08.10.10, 6:00 AM ET
A comprehensive national energy policy will acknowledge the magnitude of the world's energy challenges. Most citizens want to be assured of economic prosperity, national security and a clean environment. In much of the world, accomplishing these goals is impossible, but in America all three can be achieved.
Since the 1950s, energy demand in the U.S. has been increasing while our domestic supply is rapidly decreasing. Sending $300 billion a year to other countries to obtain 60% of our oil, much of it from unreliable regions of the world, is not an intelligent policy. To suggest that energy independence can be achieved quickly and easily using renewable alternatives is equally unreasonable.
Developing a practical energy policy starts by understanding the scale of the problem. Currently we have no clear way to talk about this challenge. Units such as terawatts, joules and BTUs mean little to our policymakers and citizens, adding confusion to an already difficult topic. To help address this issue, our late colleague Hewitt Crane coined the term a "cubic mile of oil."
The approximately 25 billion barrels of oil the world consumes each year amounts to one cubic mile of oil (CMO). We can use the energy contained in a cubic mile of oil as a unit to visually represent energy from all different sources: coal, natural gas, biomass, nuclear, hydro, solar, wind and geothermal. Expressing global energy usage in CMO units allows us to more easily debate and evaluate our progress. It is a big unit. Imagine all of Washington, D.C., submerged under 80 feet of oil.

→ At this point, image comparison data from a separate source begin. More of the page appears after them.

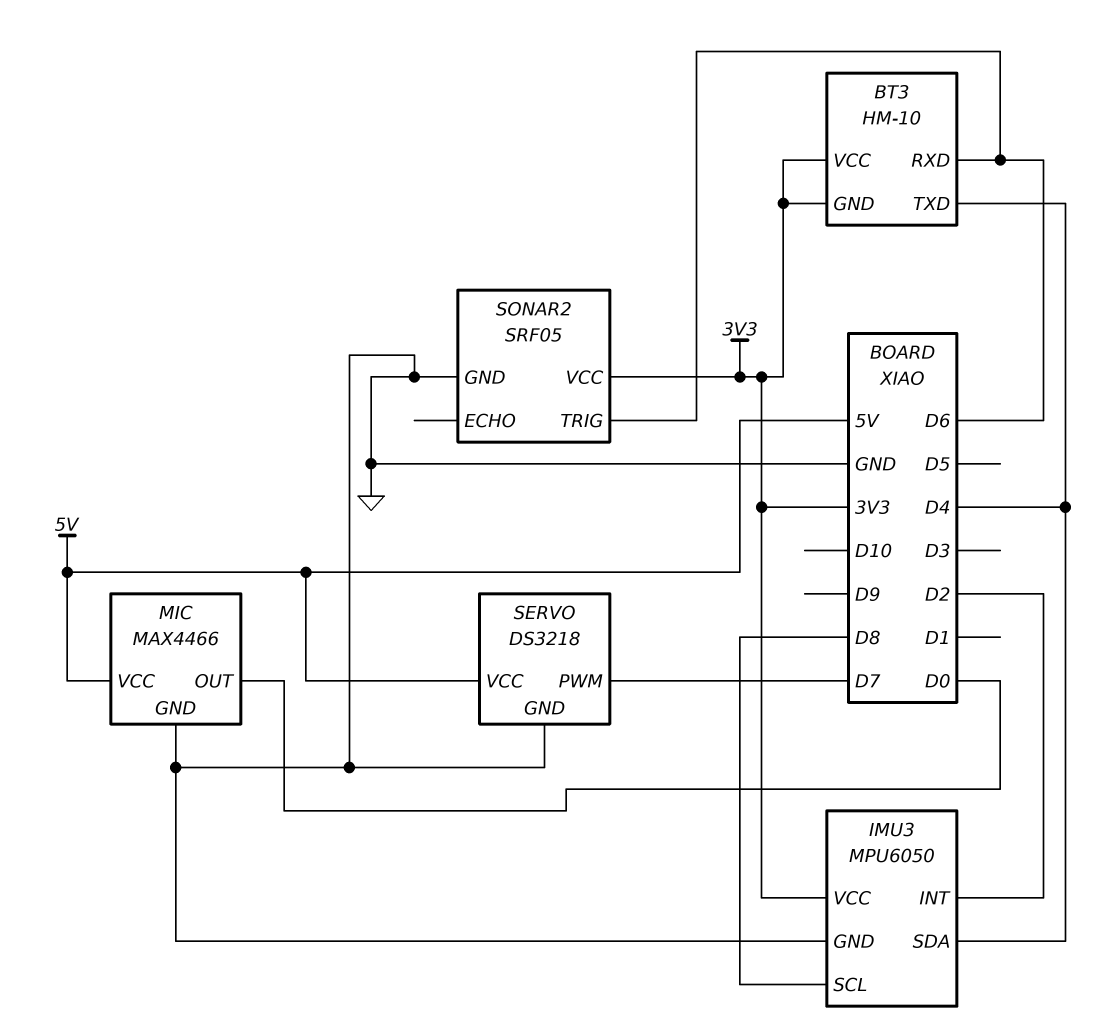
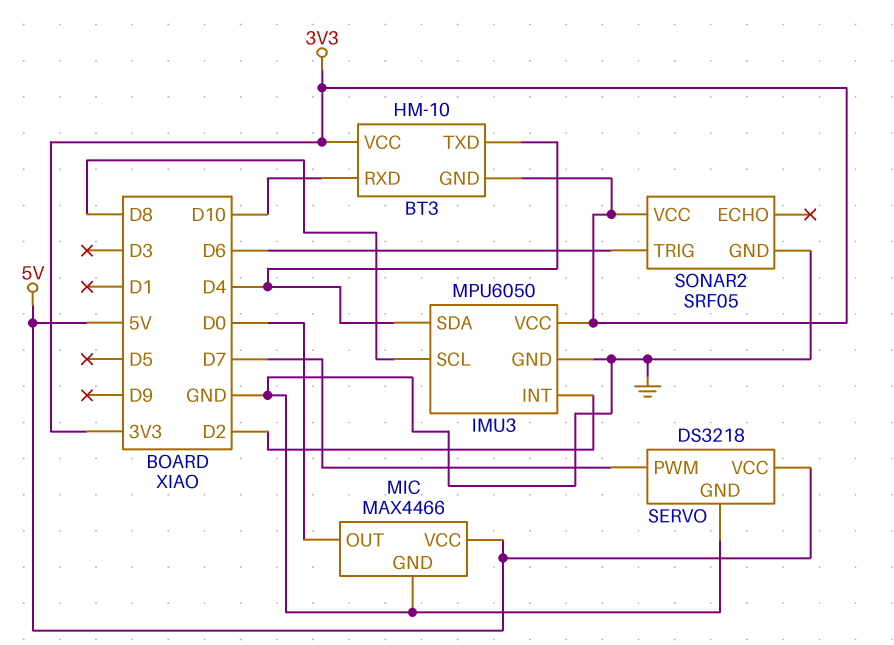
BT3 pin RXD: D6 -> D10

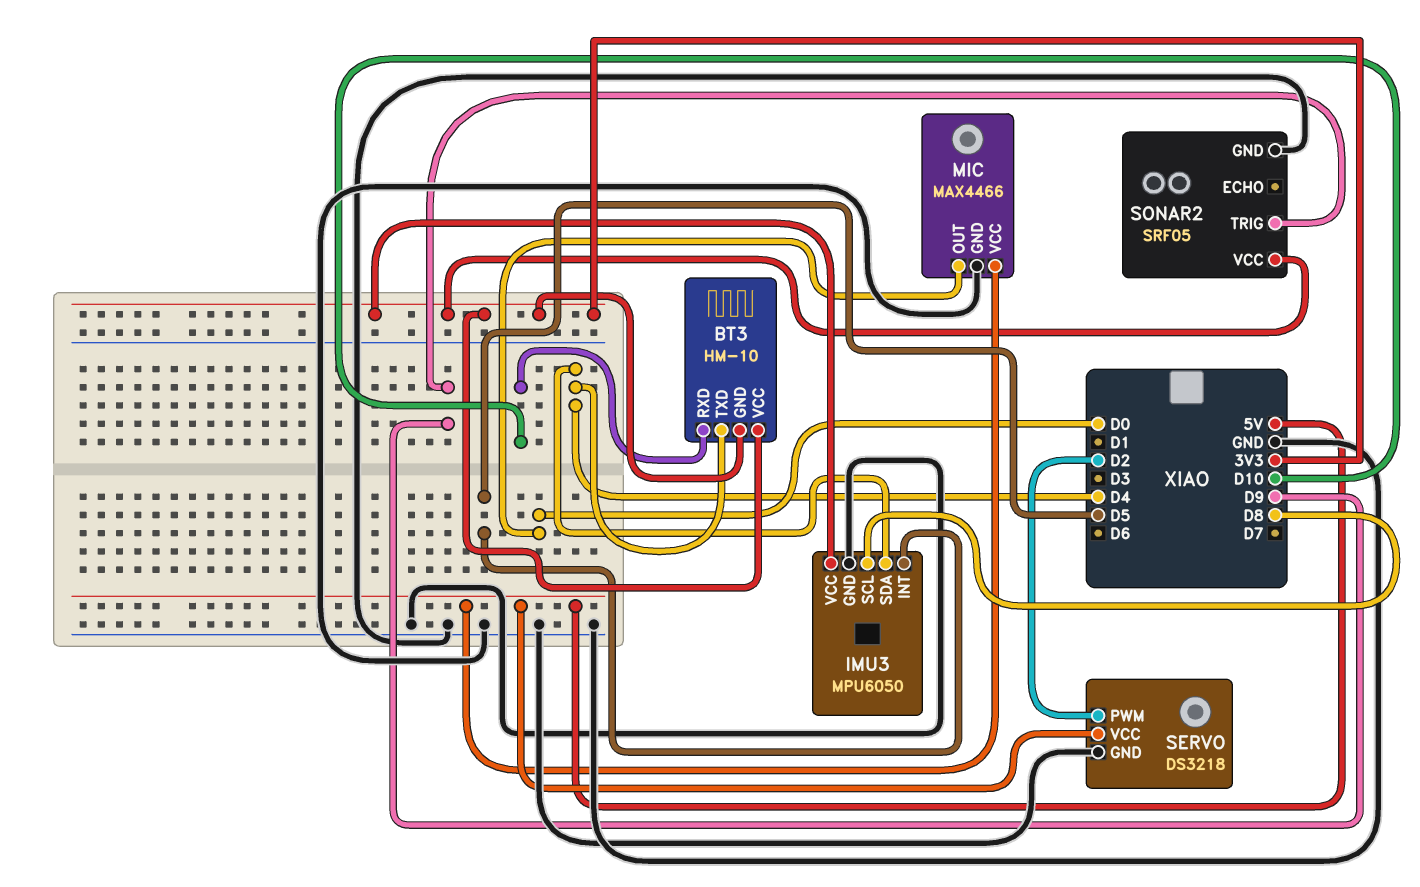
IMU3 pin INT: D2 -> D5
SERVO pin PWM: D7 -> D2
SONAR2 pin TRIG: D6 -> D9

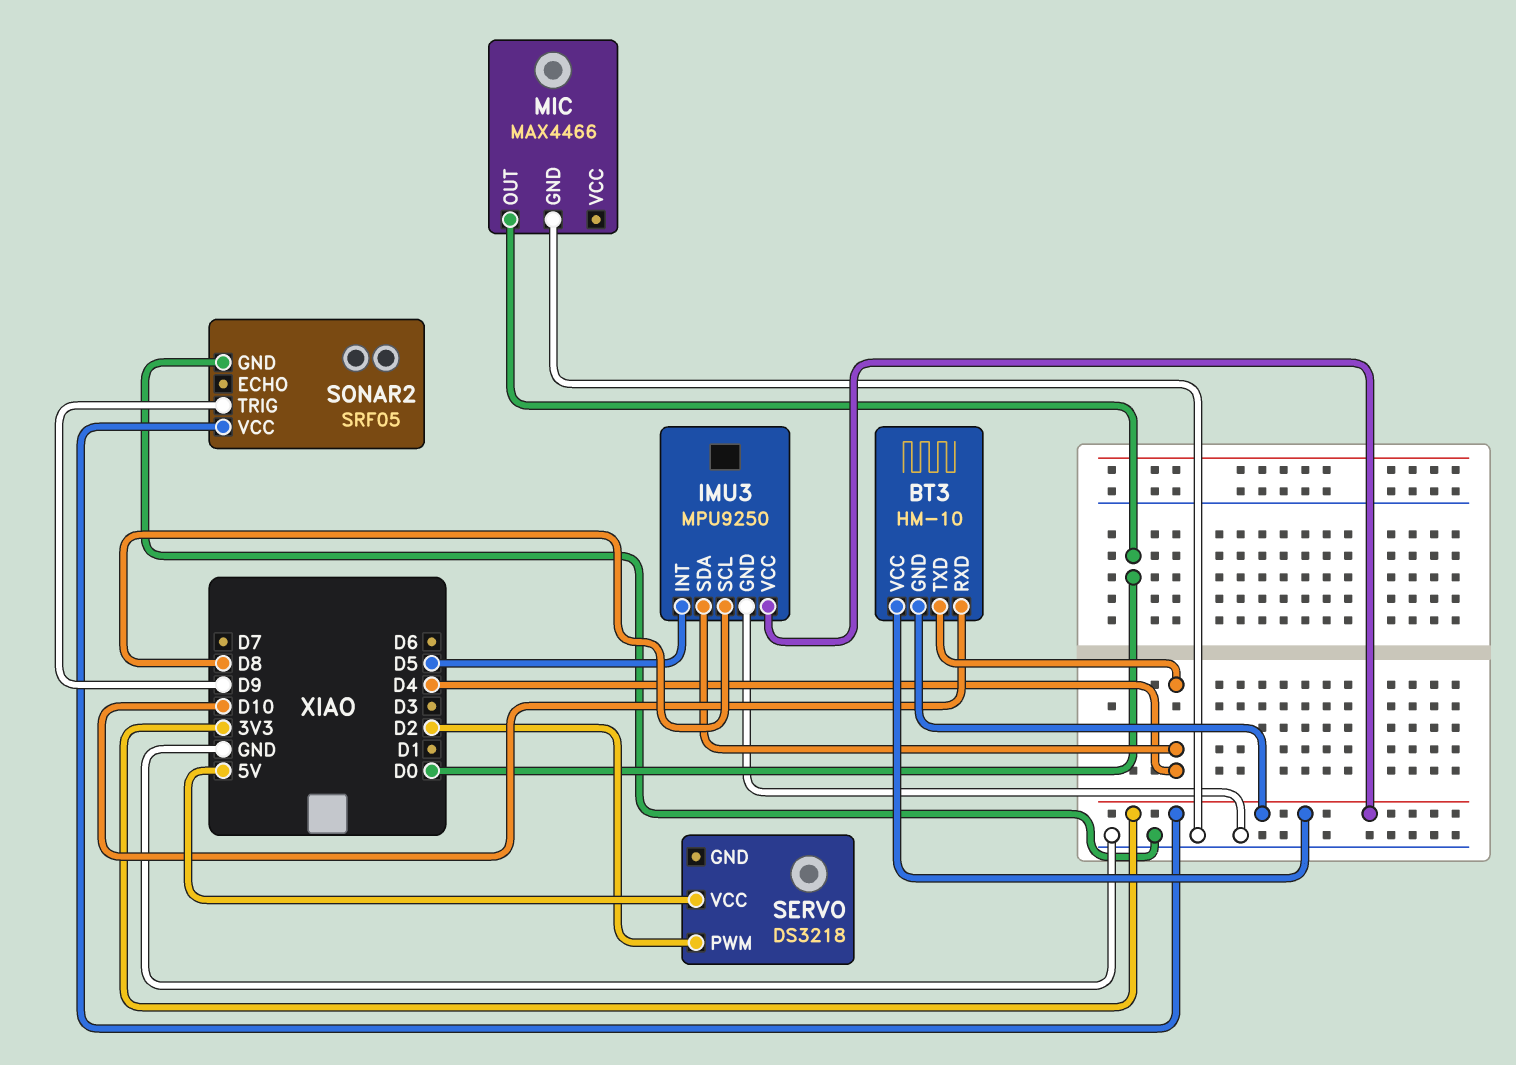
IMU3: MPU6050 -> MPU9250
MIC pin VCC: 5V -> none
SERVO pin GND: GND -> none

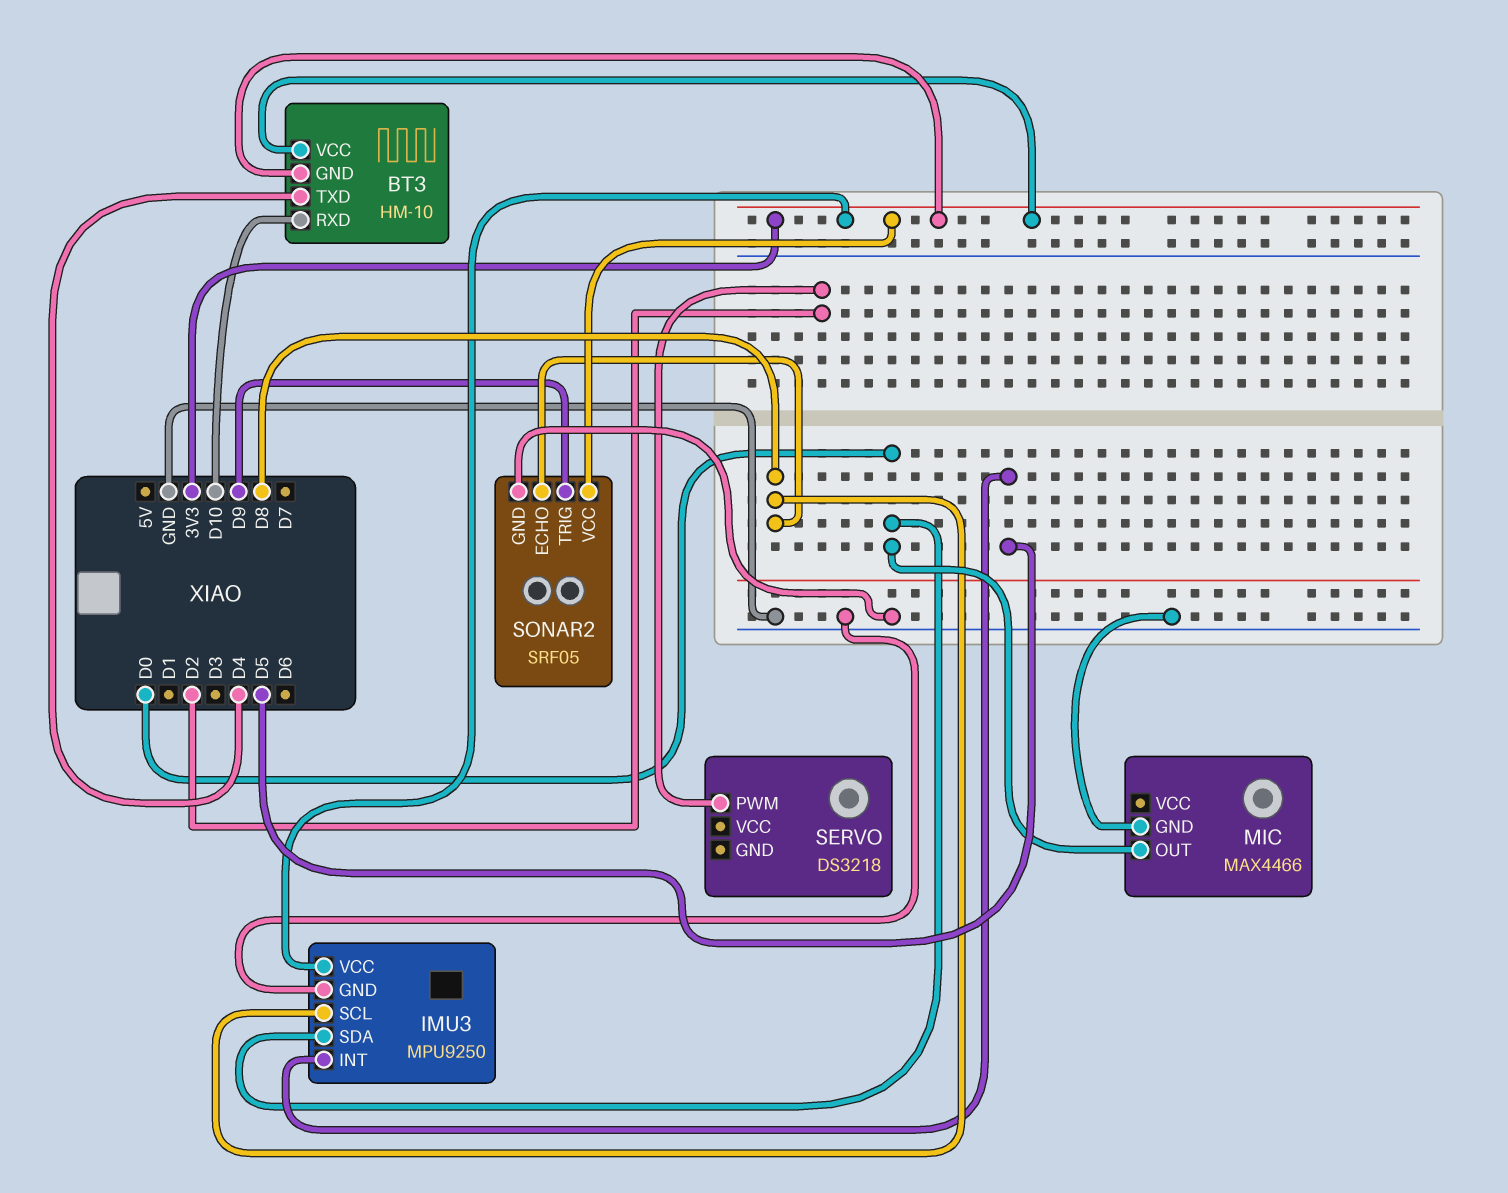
IMU3 pin SDA: D4 -> D0
SERVO pin VCC: 5V -> none
SONAR2 pin ECHO: none -> D8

At today's prices, one cubic mile of oil costs about $2 trillion.
Each year the world uses 3 CMO of energy: 1 CMO of oil, 0.8 of coal, 0.6 of natural gas and about 0.2 each of wood, hydro and nuclear. At 0.01 CMO per year, wind and solar combined barely register. Even with very aggressive conservation and efficiency gains, the world's energy use will approach 6 CMO per year in 50 years--twice what we consume today.
What would it take to replace just the world's coal use with non-carbon sources? We would need to build each year for 50 years either 32 new 1,000-megawatt nuclear plants, 31,000 new 3-megawatt windmills, or 28 million new 5-kilowatt photovoltaic homes. These numbers assume realistic availability from wind and solar systems plus the ability to store and transmit their intermittent power, which we cannot fully do today. These numbers indicate why even the most optimistic Intergovernmental Panel on Climate Change (IPCC) scenarios call for nearly 60% of the world's energy to be provided by hydrocarbons in the year 2050.
How about a more modest goal--replacing America's coal-fired plants in 10 years? These plants produce about 0.13 CMO of electricity per year. Replacing them would take 280 nuclear plants, 250,000 windmills or 245 million photovoltaic homes. Are we doing anything of this scale today? No. Some the combination of these alternatives is conceptually possible--but not within 10 years.
A new nuclear plant costs many billions of dollars, and replacing all of America's coal-fired plants with nuclear plants would cost roughly a trillion dollars. Producing electricity today from nuclear is three times--and solar thermal four times--more expensive than coal. That is why China is building a new coal-fired plant every week, with India close behind. However, even these aggressive developments will not satisfy the energy needs of these rapidly growing countries.
Eventually the world will move to cleaner alternatives, but it will take many decades. Oil will remain essential for many products and particularly for transportation, which is 70% of U.S. oil use. Until we have practical, cost-effective electric or hydrogen fuel-cell vehicles, transportation usage will not change significantly. When we do have acceptable alternatives, it will take decades to create the required infrastructure and to replace today's vehicles.
The U.S. has plentiful sources of energy; we have simply decided not to use most of them for technical, environmental and political reasons. This de facto policy has hurt our economy, damaged the environment and reduced our national security. We have enough coal resources for the next 200 years, potentially more oil than Saudi Arabia in shale oil, and possibly natural gas in excess of 100 years in shale gas. We have great potential for solar, wind and nuclear energy, and in the future we will also have a new generation of bio-fuels and geo-thermal power.
Cubic Mile of Oil math illustrates the vast scale of our challenge, which no single approach can fully address. We need a national energy plan that uses all of our energy alternatives, along with a comprehensive innovation plan to create the low-cost energy our economy requires and that reduces our risks to national security and the environment. A realistic energy plan will include initiatives for conservation and efficiency; aggressive development and deployment of renewables; increased oil recovery from existing reservoirs; development of new coal, oil, gas and nuclear resources; and development of nontraditional energy resources, such as shale oil and gas.
While we do not yet have all the innovations needed to provide the clean, low-cost and enormous scale of energy resources required, we can develop them over time. To make expeditious progress, the government must make sustained research investments, create realistic energy regulations and provide appropriate commercialization incentives, without picking technological favorites. Although it will take great persistence and the investments required are huge, over a 50-year period our goals are achievable. Our nation requires and deserves such a plan.